Russian sailors get French warship training

Pro-Ukrainian protesters near the French-built Vladivostok warship to be sold to Russia in Saint-Nazaire, western France, 1 France Image copyright AFP
Image caption Critics have accused France of putting French jobs before Ukrainian lives

A group of 400 Russian sailors has arrived in France for training aboard one of two warships that France is selling to Russia despite US criticism.

The sailors will spend the summer in Saint-Nazaire learning to operate the Mistral-class amphibious assault ships.

President Francois Hollande insists the sanctions imposed on Russia following its annexation of Crimea from Ukraine do not cover military hardware.

He says that the $1.2bn (£700m) contract is also too costly to cancel.
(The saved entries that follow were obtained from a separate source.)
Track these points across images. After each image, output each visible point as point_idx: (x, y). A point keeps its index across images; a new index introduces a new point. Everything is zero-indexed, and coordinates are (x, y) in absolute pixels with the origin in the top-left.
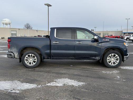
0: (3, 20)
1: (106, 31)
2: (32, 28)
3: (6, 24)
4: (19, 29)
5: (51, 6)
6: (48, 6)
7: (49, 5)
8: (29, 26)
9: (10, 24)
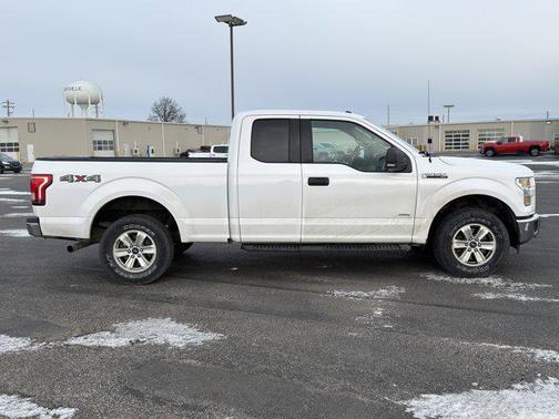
0: (70, 86)
1: (493, 120)
2: (182, 117)
3: (83, 103)
4: (125, 123)
5: (241, 23)
6: (231, 26)
7: (234, 22)
8: (173, 110)
9: (95, 102)
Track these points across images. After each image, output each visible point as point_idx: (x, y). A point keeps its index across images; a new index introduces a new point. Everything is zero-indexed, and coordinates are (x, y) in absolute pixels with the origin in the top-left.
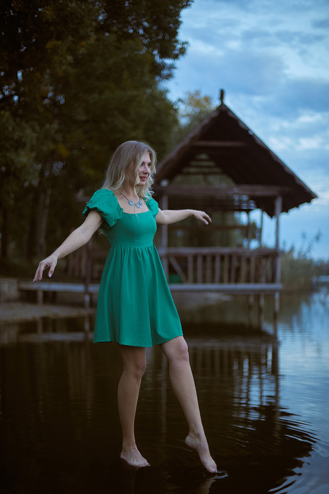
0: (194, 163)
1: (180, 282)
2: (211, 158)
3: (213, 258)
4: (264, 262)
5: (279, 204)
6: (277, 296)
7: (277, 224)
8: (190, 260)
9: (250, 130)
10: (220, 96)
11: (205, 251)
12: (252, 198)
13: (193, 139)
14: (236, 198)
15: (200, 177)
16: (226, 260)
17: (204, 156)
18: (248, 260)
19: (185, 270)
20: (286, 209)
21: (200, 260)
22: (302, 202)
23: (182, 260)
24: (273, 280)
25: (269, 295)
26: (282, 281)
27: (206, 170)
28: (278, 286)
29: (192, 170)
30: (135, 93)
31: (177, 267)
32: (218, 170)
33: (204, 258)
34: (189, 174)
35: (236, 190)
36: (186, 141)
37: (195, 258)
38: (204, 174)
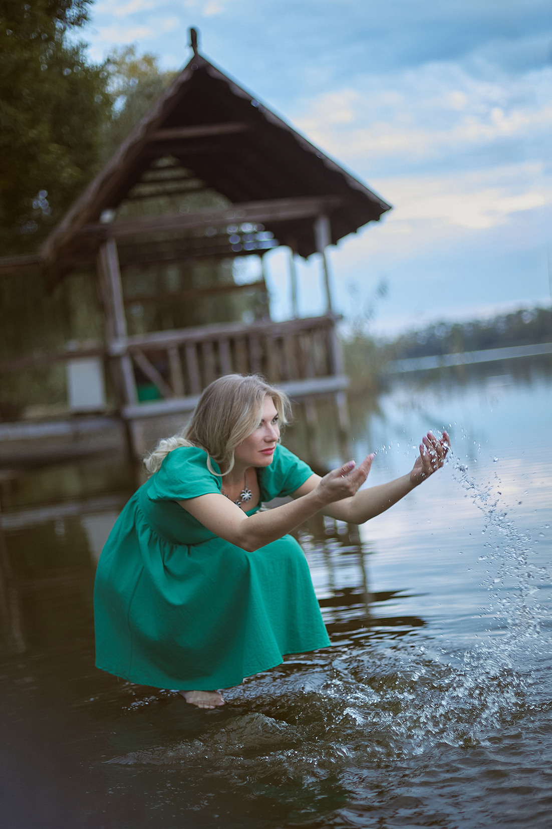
0: (150, 176)
1: (159, 397)
2: (183, 161)
3: (215, 345)
4: (306, 343)
5: (322, 230)
6: (341, 401)
7: (325, 266)
8: (174, 354)
9: (253, 98)
10: (190, 42)
11: (199, 333)
12: (267, 226)
13: (149, 127)
14: (231, 230)
15: (162, 201)
16: (240, 346)
17: (165, 162)
18: (280, 342)
19: (166, 375)
20: (334, 240)
21: (191, 354)
22: (363, 222)
23: (158, 356)
24: (329, 370)
25: (324, 399)
27: (170, 186)
28: (340, 381)
29: (145, 189)
30: (26, 55)
31: (150, 371)
32: (194, 184)
33: (199, 346)
34: (141, 197)
35: (232, 216)
36: (136, 134)
37: (182, 349)
38: (169, 194)
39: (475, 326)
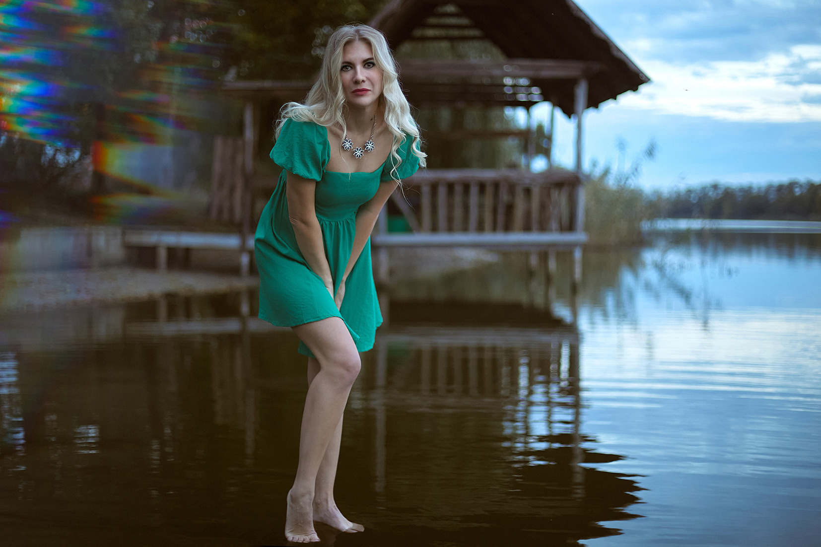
0: (433, 20)
1: (408, 230)
2: (464, 11)
3: (466, 187)
4: (555, 194)
5: (581, 93)
6: (578, 255)
7: (579, 127)
8: (426, 190)
11: (452, 175)
12: (535, 82)
14: (508, 81)
15: (445, 45)
16: (489, 191)
17: (451, 9)
18: (528, 191)
19: (417, 208)
20: (594, 102)
21: (442, 191)
23: (412, 190)
24: (570, 226)
25: (564, 253)
26: (587, 228)
27: (455, 33)
28: (579, 236)
29: (430, 32)
31: (403, 205)
32: (476, 32)
33: (451, 186)
34: (424, 39)
35: (507, 68)
37: (434, 187)
38: (451, 39)
39: (747, 191)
President Obama said earlier this month that he was concerned about the sale.

He said that in light of the crisis in Ukraine it would have been "preferable to press the pause button" on the deal, even though it was important for French jobs.

Image copyright AFP
Image caption There have been regular protests against the sale of the warships in Saint-Nazaire

The Russian sailors will spend four months in Saint-Nazaire training on the Vladivostok, which will be delivered in October.

The second ship, the Sevastopol - named after the Russian port in Crimea - will be delivered in 2015.
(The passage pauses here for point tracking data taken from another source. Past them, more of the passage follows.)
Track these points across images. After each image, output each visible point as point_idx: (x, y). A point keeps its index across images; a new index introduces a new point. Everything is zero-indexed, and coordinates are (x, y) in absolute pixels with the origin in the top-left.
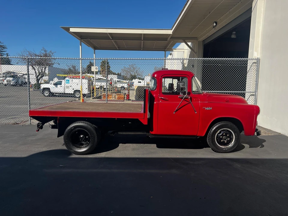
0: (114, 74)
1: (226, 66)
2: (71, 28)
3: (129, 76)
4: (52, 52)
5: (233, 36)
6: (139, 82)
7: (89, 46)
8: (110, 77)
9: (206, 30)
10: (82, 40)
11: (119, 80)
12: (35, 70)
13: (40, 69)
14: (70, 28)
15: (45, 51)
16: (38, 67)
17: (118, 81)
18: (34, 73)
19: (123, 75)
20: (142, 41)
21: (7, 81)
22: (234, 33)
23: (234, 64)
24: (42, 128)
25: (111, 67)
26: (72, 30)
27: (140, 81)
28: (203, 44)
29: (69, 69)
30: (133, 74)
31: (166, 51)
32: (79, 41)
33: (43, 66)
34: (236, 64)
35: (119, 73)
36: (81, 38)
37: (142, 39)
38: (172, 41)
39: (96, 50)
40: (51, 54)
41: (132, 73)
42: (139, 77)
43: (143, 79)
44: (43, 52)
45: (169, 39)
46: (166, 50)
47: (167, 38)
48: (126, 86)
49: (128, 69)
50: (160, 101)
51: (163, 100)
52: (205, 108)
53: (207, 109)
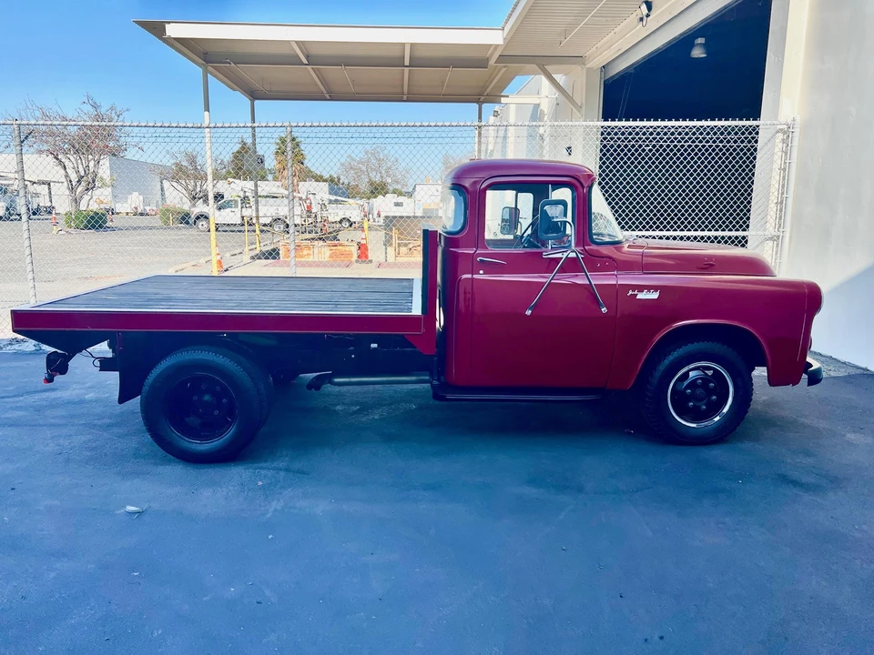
0: (319, 179)
1: (689, 146)
2: (169, 23)
3: (364, 187)
4: (118, 109)
5: (698, 53)
6: (397, 204)
7: (235, 87)
8: (305, 187)
9: (613, 32)
10: (210, 68)
11: (333, 198)
12: (65, 168)
13: (80, 166)
14: (167, 26)
15: (95, 106)
16: (76, 160)
17: (330, 202)
18: (63, 179)
19: (346, 182)
20: (406, 69)
22: (701, 40)
23: (714, 142)
24: (63, 369)
25: (308, 157)
26: (173, 31)
27: (401, 199)
28: (601, 78)
29: (177, 165)
30: (377, 179)
31: (483, 102)
32: (200, 70)
33: (90, 157)
34: (721, 142)
35: (335, 176)
36: (207, 61)
37: (407, 63)
38: (504, 69)
39: (256, 102)
40: (113, 115)
41: (372, 175)
42: (399, 187)
43: (410, 195)
44: (88, 108)
45: (492, 62)
46: (482, 98)
47: (488, 60)
48: (355, 216)
49: (362, 163)
50: (481, 272)
51: (490, 268)
52: (636, 292)
53: (641, 296)
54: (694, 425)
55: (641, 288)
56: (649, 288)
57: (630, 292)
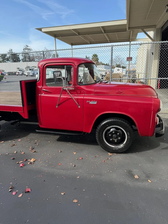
20: (105, 34)
21: (28, 73)
26: (43, 30)
28: (161, 31)
30: (118, 64)
31: (131, 41)
36: (56, 37)
37: (103, 32)
38: (132, 31)
45: (127, 30)
50: (43, 93)
51: (46, 92)
52: (89, 102)
53: (91, 103)
54: (114, 147)
55: (91, 100)
56: (94, 100)
57: (87, 101)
French media have described the Mistral-class vessels as the "pride of the navy" and Russia's navy chief has said they will significantly enhance its combat potential.

The warships are the second largest in the French navy, transporting up to 16 helicopters, four landing craft and some 700 troops.

The BBC's Christian Fraser in Paris says the deal sorely undermines France's position on the Ukraine crisis because it has been one of the countries pushing Germany to take a tougher line with Russia over the recent unrest in the east of the country.

President Hollande's government says the sanctions agreement does not cover military hardware and that the contract, signed by President Nicolas Sarkozy's government in 2011, should be honoured.

At the time, President Sarkozy said the deal - which has created about 1,000 jobs - was evidence that the Cold War was over.

France argues that other countries must share the sanctions burden and that Russia's energy and financial sectors should be targeted as well.

The deal has been strongly criticised by pro-Ukrainian bloggers, who have accused France of putting French jobs before Ukrainian lives.

Our correspondent says Russia's need for such warships has been evident since its invasion of Georgia in 2008, when it was slow to capture a key port in the breakaway Georgian region of Abkhazia.